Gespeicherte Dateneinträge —

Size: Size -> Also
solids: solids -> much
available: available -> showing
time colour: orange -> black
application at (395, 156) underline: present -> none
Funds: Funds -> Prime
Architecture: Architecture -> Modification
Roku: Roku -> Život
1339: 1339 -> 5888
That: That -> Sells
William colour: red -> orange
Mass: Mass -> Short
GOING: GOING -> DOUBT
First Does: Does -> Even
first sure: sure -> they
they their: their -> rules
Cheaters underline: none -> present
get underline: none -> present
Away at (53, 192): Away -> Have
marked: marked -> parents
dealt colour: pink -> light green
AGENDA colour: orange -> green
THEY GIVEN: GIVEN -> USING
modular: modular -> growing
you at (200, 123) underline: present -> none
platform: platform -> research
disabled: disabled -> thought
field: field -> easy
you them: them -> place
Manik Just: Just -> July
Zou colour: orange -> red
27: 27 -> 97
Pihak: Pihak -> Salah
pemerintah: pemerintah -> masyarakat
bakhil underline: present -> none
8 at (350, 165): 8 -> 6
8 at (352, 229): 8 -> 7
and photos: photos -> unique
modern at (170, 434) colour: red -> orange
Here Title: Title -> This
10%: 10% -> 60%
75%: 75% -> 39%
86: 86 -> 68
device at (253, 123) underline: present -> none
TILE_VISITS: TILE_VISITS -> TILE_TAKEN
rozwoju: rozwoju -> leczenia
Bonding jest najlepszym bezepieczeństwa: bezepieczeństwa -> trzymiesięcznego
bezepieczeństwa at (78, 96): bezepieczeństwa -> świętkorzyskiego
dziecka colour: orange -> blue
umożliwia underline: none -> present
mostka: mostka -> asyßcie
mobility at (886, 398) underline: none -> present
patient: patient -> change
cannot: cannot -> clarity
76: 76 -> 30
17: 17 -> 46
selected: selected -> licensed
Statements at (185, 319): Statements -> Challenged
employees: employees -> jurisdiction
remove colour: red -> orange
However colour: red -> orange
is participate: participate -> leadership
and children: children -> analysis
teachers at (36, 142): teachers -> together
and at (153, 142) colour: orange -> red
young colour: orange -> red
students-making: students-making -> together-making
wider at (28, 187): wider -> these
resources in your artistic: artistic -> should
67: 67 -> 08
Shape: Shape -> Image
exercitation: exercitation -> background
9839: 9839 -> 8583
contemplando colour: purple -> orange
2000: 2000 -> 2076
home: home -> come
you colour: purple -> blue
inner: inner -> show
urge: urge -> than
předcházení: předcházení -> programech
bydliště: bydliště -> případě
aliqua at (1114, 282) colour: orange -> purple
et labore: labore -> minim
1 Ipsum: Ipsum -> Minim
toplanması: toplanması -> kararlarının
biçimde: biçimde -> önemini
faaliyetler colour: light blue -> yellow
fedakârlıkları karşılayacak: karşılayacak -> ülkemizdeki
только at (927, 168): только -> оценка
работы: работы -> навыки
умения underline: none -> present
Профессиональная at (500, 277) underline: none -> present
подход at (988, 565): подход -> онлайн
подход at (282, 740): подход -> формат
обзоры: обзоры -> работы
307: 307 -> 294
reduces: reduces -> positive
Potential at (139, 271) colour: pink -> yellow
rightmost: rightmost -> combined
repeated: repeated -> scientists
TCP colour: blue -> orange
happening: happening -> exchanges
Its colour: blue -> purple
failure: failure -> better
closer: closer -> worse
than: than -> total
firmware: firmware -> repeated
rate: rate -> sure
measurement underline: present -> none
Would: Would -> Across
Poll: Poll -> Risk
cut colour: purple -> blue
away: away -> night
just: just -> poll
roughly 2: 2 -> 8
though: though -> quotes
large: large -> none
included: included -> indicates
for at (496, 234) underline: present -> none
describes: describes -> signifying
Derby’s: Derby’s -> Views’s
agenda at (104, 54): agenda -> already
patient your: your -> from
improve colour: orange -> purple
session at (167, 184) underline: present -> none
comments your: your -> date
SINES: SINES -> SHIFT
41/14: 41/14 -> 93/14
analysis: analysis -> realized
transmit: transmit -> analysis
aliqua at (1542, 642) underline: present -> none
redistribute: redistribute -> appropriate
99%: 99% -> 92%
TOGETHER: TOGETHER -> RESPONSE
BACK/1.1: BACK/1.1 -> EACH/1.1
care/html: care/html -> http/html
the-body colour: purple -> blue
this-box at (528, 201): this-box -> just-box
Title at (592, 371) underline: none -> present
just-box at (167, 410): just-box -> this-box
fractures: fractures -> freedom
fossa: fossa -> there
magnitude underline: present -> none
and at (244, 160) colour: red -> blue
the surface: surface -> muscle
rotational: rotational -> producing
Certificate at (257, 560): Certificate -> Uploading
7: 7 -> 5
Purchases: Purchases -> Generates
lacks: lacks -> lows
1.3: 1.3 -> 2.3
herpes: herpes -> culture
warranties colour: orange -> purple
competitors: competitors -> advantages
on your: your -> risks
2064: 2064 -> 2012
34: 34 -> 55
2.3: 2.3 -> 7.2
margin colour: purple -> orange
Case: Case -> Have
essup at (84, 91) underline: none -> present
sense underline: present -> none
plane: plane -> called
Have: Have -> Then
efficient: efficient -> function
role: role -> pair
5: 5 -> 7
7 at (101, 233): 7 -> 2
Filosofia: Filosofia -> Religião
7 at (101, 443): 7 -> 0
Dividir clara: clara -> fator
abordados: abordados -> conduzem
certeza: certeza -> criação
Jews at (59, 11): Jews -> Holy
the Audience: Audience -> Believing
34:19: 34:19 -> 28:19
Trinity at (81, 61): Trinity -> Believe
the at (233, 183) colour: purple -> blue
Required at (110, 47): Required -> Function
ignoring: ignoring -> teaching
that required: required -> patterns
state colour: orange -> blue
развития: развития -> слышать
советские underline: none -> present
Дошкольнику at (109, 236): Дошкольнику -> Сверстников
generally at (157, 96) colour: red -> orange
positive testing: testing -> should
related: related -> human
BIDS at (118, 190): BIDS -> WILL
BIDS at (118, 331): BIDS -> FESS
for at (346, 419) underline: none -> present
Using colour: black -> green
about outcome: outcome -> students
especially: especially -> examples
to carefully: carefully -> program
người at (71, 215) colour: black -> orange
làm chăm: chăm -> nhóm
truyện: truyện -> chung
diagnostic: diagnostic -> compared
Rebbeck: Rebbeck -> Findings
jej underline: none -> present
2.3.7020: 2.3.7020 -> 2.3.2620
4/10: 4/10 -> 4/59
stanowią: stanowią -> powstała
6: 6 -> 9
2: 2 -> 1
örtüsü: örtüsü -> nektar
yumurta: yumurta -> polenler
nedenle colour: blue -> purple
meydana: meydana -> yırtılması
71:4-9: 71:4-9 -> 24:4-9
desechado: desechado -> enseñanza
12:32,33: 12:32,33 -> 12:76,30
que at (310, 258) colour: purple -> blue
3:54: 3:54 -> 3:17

Was zu tun ist — Bitte stelle sämtliche Zeilen oben als Markdown-Tabelle mit den Spalten „Nummer“ und „Zeile“ dar. Leere Zeilen lässt du dabei weg.

Ergebnis —
| Nummer | Zeile |
|---|---|
| 1 | Size: Size -> Also |
| 2 | solids: solids -> much |
| 3 | available: available -> showing |
| 4 | time colour: orange -> black |
| 5 | application at (395, 156) underline: present -> none |
| 6 | Funds: Funds -> Prime |
| 7 | Architecture: Architecture -> Modification |
| 8 | Roku: Roku -> Život |
| 9 | 1339: 1339 -> 5888 |
| 10 | That: That -> Sells |
| 11 | William colour: red -> orange |
| 12 | Mass: Mass -> Short |
| 13 | GOING: GOING -> DOUBT |
| 14 | First Does: Does -> Even |
| 15 | first sure: sure -> they |
| 16 | they their: their -> rules |
| 17 | Cheaters underline: none -> present |
| 18 | get underline: none -> present |
| 19 | Away at (53, 192): Away -> Have |
| 20 | marked: marked -> parents |
| 21 | dealt colour: pink -> light green |
| 22 | AGENDA colour: orange -> green |
| 23 | THEY GIVEN: GIVEN -> USING |
| 24 | modular: modular -> growing |
| 25 | you at (200, 123) underline: present -> none |
| 26 | platform: platform -> research |
| 27 | disabled: disabled -> thought |
| 28 | field: field -> easy |
| 29 | you them: them -> place |
| 30 | Manik Just: Just -> July |
| 31 | Zou colour: orange -> red |
| 32 | 27: 27 -> 97 |
| 33 | Pihak: Pihak -> Salah |
| 34 | pemerintah: pemerintah -> masyarakat |
| 35 | bakhil underline: present -> none |
| 36 | 8 at (350, 165): 8 -> 6 |
| 37 | 8 at (352, 229): 8 -> 7 |
| 38 | and photos: photos -> unique |
| 39 | modern at (170, 434) colour: red -> orange |
| 40 | Here Title: Title -> This |
| 41 | 10%: 10% -> 60% |
| 42 | 75%: 75% -> 39% |
| 43 | 86: 86 -> 68 |
| 44 | device at (253, 123) underline: present -> none |
| 45 | TILE_VISITS: TILE_VISITS -> TILE_TAKEN |
| 46 | rozwoju: rozwoju -> leczenia |
| 47 | Bonding jest najlepszym bezepieczeństwa: bezepieczeństwa -> trzymiesięcznego |
| 48 | bezepieczeństwa at (78, 96): bezepieczeństwa -> świętkorzyskiego |
| 49 | dziecka colour: orange -> blue |
| 50 | umożliwia underline: none -> present |
| 51 | mostka: mostka -> asyßcie |
| 52 | mobility at (886, 398) underline: none -> present |
| 53 | patient: patient -> change |
| 54 | cannot: cannot -> clarity |
| 55 | 76: 76 -> 30 |
| 56 | 17: 17 -> 46 |
| 57 | selected: selected -> licensed |
| 58 | Statements at (185, 319): Statements -> Challenged |
| 59 | employees: employees -> jurisdiction |
| 60 | remove colour: red -> orange |
| 61 | However colour: red -> orange |
| 62 | is participate: participate -> leadership |
| 63 | and children: children -> analysis |
| 64 | teachers at (36, 142): teachers -> together |
| 65 | and at (153, 142) colour: orange -> red |
| 66 | young colour: orange -> red |
| 67 | students-making: students-making -> together-making |
| 68 | wider at (28, 187): wider -> these |
| 69 | resources in your artistic: artistic -> should |
| 70 | 67: 67 -> 08 |
| 71 | Shape: Shape -> Image |
| 72 | exercitation: exercitation -> background |
| 73 | 9839: 9839 -> 8583 |
| 74 | contemplando colour: purple -> orange |
| 75 | 2000: 2000 -> 2076 |
| 76 | home: home -> come |
| 77 | you colour: purple -> blue |
| 78 | inner: inner -> show |
| 79 | urge: urge -> than |
| 80 | předcházení: předcházení -> programech |
| 81 | bydliště: bydliště -> případě |
| 82 | aliqua at (1114, 282) colour: orange -> purple |
| 83 | et labore: labore -> minim |
| 84 | 1 Ipsum: Ipsum -> Minim |
| 85 | toplanması: toplanması -> kararlarının |
| 86 | biçimde: biçimde -> önemini |
| 87 | faaliyetler colour: light blue -> yellow |
| 88 | fedakârlıkları karşılayacak: karşılayacak -> ülkemizdeki |
| 89 | только at (927, 168): только -> оценка |
| 90 | работы: работы -> навыки |
| 91 | умения underline: none -> present |
| 92 | Профессиональная at (500, 277) underline: none -> present |
| 93 | подход at (988, 565): подход -> онлайн |
| 94 | подход at (282, 740): подход -> формат |
| 95 | обзоры: обзоры -> работы |
| 96 | 307: 307 -> 294 |
| 97 | reduces: reduces -> positive |
| 98 | Potential at (139, 271) colour: pink -> yellow |
| 99 | rightmost: rightmost -> combined |
| 100 | repeated: repeated -> scientists |
| 101 | TCP colour: blue -> orange |
| 102 | happening: happening -> exchanges |
| 103 | Its colour: blue -> purple |
| 104 | failure: failure -> better |
| 105 | closer: closer -> worse |
| 106 | than: than -> total |
| 107 | firmware: firmware -> repeated |
| 108 | rate: rate -> sure |
| 109 | measurement underline: present -> none |
| 110 | Would: Would -> Across |
| 111 | Poll: Poll -> Risk |
| 112 | cut colour: purple -> blue |
| 113 | away: away -> night |
| 114 | just: just -> poll |
| 115 | roughly 2: 2 -> 8 |
| 116 | though: though -> quotes |
| 117 | large: large -> none |
| 118 | included: included -> indicates |
| 119 | for at (496, 234) underline: present -> none |
| 120 | describes: describes -> signifying |
| 121 | Derby’s: Derby’s -> Views’s |
| 122 | agenda at (104, 54): agenda -> already |
| 123 | patient your: your -> from |
| 124 | improve colour: orange -> purple |
| 125 | session at (167, 184) underline: present -> none |
| 126 | comments your: your -> date |
| 127 | SINES: SINES -> SHIFT |
| 128 | 41/14: 41/14 -> 93/14 |
| 129 | analysis: analysis -> realized |
| 130 | transmit: transmit -> analysis |
| 131 | aliqua at (1542, 642) underline: present -> none |
| 132 | redistribute: redistribute -> appropriate |
| 133 | 99%: 99% -> 92% |
| 134 | TOGETHER: TOGETHER -> RESPONSE |
| 135 | BACK/1.1: BACK/1.1 -> EACH/1.1 |
| 136 | care/html: care/html -> http/html |
| 137 | the-body colour: purple -> blue |
| 138 | this-box at (528, 201): this-box -> just-box |
| 139 | Title at (592, 371) underline: none -> present |
| 140 | just-box at (167, 410): just-box -> this-box |
| 141 | fractures: fractures -> freedom |
| 142 | fossa: fossa -> there |
| 143 | magnitude underline: present -> none |
| 144 | and at (244, 160) colour: red -> blue |
| 145 | the surface: surface -> muscle |
| 146 | rotational: rotational -> producing |
| 147 | Certificate at (257, 560): Certificate -> Uploading |
| 148 | 7: 7 -> 5 |
| 149 | Purchases: Purchases -> Generates |
| 150 | lacks: lacks -> lows |
| 151 | 1.3: 1.3 -> 2.3 |
| 152 | herpes: herpes -> culture |
| 153 | warranties colour: orange -> purple |
| 154 | competitors: competitors -> advantages |
| 155 | on your: your -> risks |
| 156 | 2064: 2064 -> 2012 |
| 157 | 34: 34 -> 55 |
| 158 | 2.3: 2.3 -> 7.2 |
| 159 | margin colour: purple -> orange |
| 160 | Case: Case -> Have |
| 161 | essup at (84, 91) underline: none -> present |
| 162 | sense underline: present -> none |
| 163 | plane: plane -> called |
| 164 | Have: Have -> Then |
| 165 | efficient: efficient -> function |
| 166 | role: role -> pair |
| 167 | 5: 5 -> 7 |
| 168 | 7 at (101, 233): 7 -> 2 |
| 169 | Filosofia: Filosofia -> Religião |
| 170 | 7 at (101, 443): 7 -> 0 |
| 171 | Dividir clara: clara -> fator |
| 172 | abordados: abordados -> conduzem |
| 173 | certeza: certeza -> criação |
| 174 | Jews at (59, 11): Jews -> Holy |
| 175 | the Audience: Audience -> Believing |
| 176 | 34:19: 34:19 -> 28:19 |
| 177 | Trinity at (81, 61): Trinity -> Believe |
| 178 | the at (233, 183) colour: purple -> blue |
| 179 | Required at (110, 47): Required -> Function |
| 180 | ignoring: ignoring -> teaching |
| 181 | that required: required -> patterns |
| 182 | state colour: orange -> blue |
| 183 | развития: развития -> слышать |
| 184 | советские underline: none -> present |
| 185 | Дошкольнику at (109, 236): Дошкольнику -> Сверстников |
| 186 | generally at (157, 96) colour: red -> orange |
| 187 | positive testing: testing -> should |
| 188 | related: related -> human |
| 189 | BIDS at (118, 190): BIDS -> WILL |
| 190 | BIDS at (118, 331): BIDS -> FESS |
| 191 | for at (346, 419) underline: none -> present |
| 192 | Using colour: black -> green |
| 193 | about outcome: outcome -> students |
| 194 | especially: especially -> examples |
| 195 | to carefully: carefully -> program |
| 196 | người at (71, 215) colour: black -> orange |
| 197 | làm chăm: chăm -> nhóm |
| 198 | truyện: truyện -> chung |
| 199 | diagnostic: diagnostic -> compared |
| 200 | Rebbeck: Rebbeck -> Findings |
| 201 | jej underline: none -> present |
| 202 | 2.3.7020: 2.3.7020 -> 2.3.2620 |
| 203 | 4/10: 4/10 -> 4/59 |
| 204 | stanowią: stanowią -> powstała |
| 205 | 6: 6 -> 9 |
| 206 | 2: 2 -> 1 |
| 207 | örtüsü: örtüsü -> nektar |
| 208 | yumurta: yumurta -> polenler |
| 209 | nedenle colour: blue -> purple |
| 210 | meydana: meydana -> yırtılması |
| 211 | 71:4-9: 71:4-9 -> 24:4-9 |
| 212 | desechado: desechado -> enseñanza |
| 213 | 12:32,33: 12:32,33 -> 12:76,30 |
| 214 | que at (310, 258) colour: purple -> blue |
| 215 | 3:54: 3:54 -> 3:17 |